Testo fornito.
Giornata nera quella di ieri per la provincia di Varese. Numerose le manifestazioni e le proteste da parte di lavoratori da tempo senza stipendio o “vittime” da anni del blocco del tetto salariale.
Dalla protesta ad alta quota alle 10.30 di ieri mattina in via Monte Generoso, dove operai dipendenti di un’impresa edile di Milano sono saliti sul tetto della nuova palestra in via di rifinitura perché da sei mesi non percepiscono lo stipendio, alla protesta di tutte le sigle sindacali delle Forze dell’ordine a causa dei costanti tagli al comparto.
Sino al presidio all’esterno dell’Inps da parte dei lavoratori della ditta Bianchi di Gazzada che da un anno non percepiscono un euro, nonostante il ministero abbia concesso la cassa integrazione straordinaria per fine attività. Situazione dura per 80 famiglie.
Insomma, la situazione occupazionale della nostra provincia è ben lontana dal raggiungere la fine del tunnel di questa lunga e pesante crisi. E i dati parlano chiaro. «Da gennaio 2014 al 30 agosto scorso – spiega , Cgil Varese apparato confederale – sono stati 2.300 i licenziamenti nelle aziende che contano più di 15 dipendenti. Ma questo è un dato imperfetto perché non abbiamo il report delle piccole e medie imprese con meno di 15 dipendenti. Si stima che complessivamente, entro la fine dell’anno, i licenziamenti supereranno quota cinquemila».
Ma anche il dato annuale legato ai dipendenti passati a contratti part time involontari sono preoccupanti. «Quando le aziende esauriscono la possibilità della cassa integrazione in deroga e ordinaria, per evitare il licenziamento dei lavoratori trasformano i loro contratti full time in part time. I part time involontari in provincia si aggirano tra i 2.200 e i 2.500 all’anno».

Dati di partenza.
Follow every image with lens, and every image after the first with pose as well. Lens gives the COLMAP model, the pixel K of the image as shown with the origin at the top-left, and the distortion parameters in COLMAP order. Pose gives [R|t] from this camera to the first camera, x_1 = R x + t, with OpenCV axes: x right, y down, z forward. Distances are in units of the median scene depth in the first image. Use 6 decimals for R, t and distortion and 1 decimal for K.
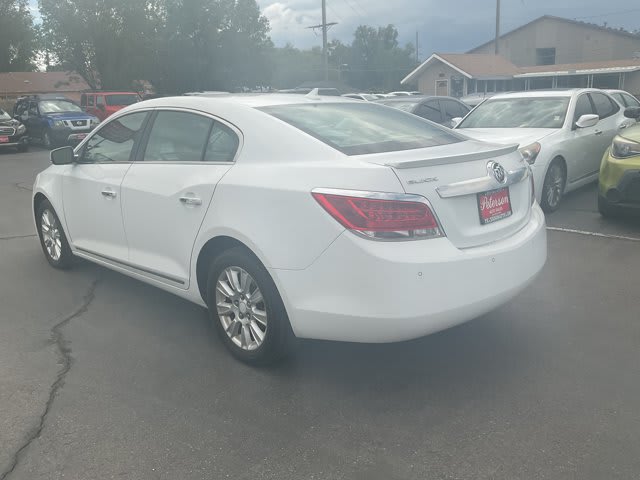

Esercizi.
(a) Nel testo sulla crisi occupazionale in provincia di Varese, da quanto tempo gli operai saliti sul tetto della nuova palestra non ricevono lo stipendio?
(b) Trascrivi fedelmente il passo del testo sulla crisi occupazionale in provincia di Varese che va da "Giornata nera quella" a "tagli al comparto.".
(c) Prosegui il testo sulla crisi occupazionale in provincia di Varese dal punto in cui si interrompe.

Risposte per numero.
(a) Da sei mesi.

(b)
Giornata nera quella di ieri per la provincia di Varese. Numerose le manifestazioni e le proteste da parte di lavoratori da tempo senza stipendio o “vittime” da anni del blocco del tetto salariale.
Dalla protesta ad alta quota alle 10.30 di ieri mattina in via Monte Generoso, dove operai dipendenti di un’impresa edile di Milano sono saliti sul tetto della nuova palestra in via di rifinitura perché da sei mesi non percepiscono lo stipendio, alla protesta di tutte le sigle sindacali delle Forze dell’ordine a causa dei costanti tagli al comparto.

(c)
Apparentemente, secondo i dati raccolti dalla Cgil, la cassa integrazione in deroga sembra aver registrato una leggera diminuzione. «Apparentemente perché le maglie si sono ristrette: moltissime aziende hanno terminato i periodi di fruizione degli ammortizzatori di cassa in deroga. Le aziende sono arrivate al capolinea – continua Martignoni – Questo significa che il calo degli ammortizzatori di cassa integrazione non è ascrivibile a una effettiva ripresa lavoro, ma purtroppo le aziende si stanno muovendo o con i licenziamenti e con i part time involontari».
Una situazione che preoccupa i sindacati. «Saremmo i primi ad esser contenti e a gioire del fatto che ci possa essere una situazione che ci porti fuori dalla crisi – commenta , segretario generale Cgil – Spesso noi sindacati veniamo accusati di avere una visione distorta della realtà, ma purtroppo i fatti ci danno ragione. Stiamo registrando un aumento fortissimo dei fallimenti aziendali, più dell’anno scorso».
«Serve uno scatto di orgoglio»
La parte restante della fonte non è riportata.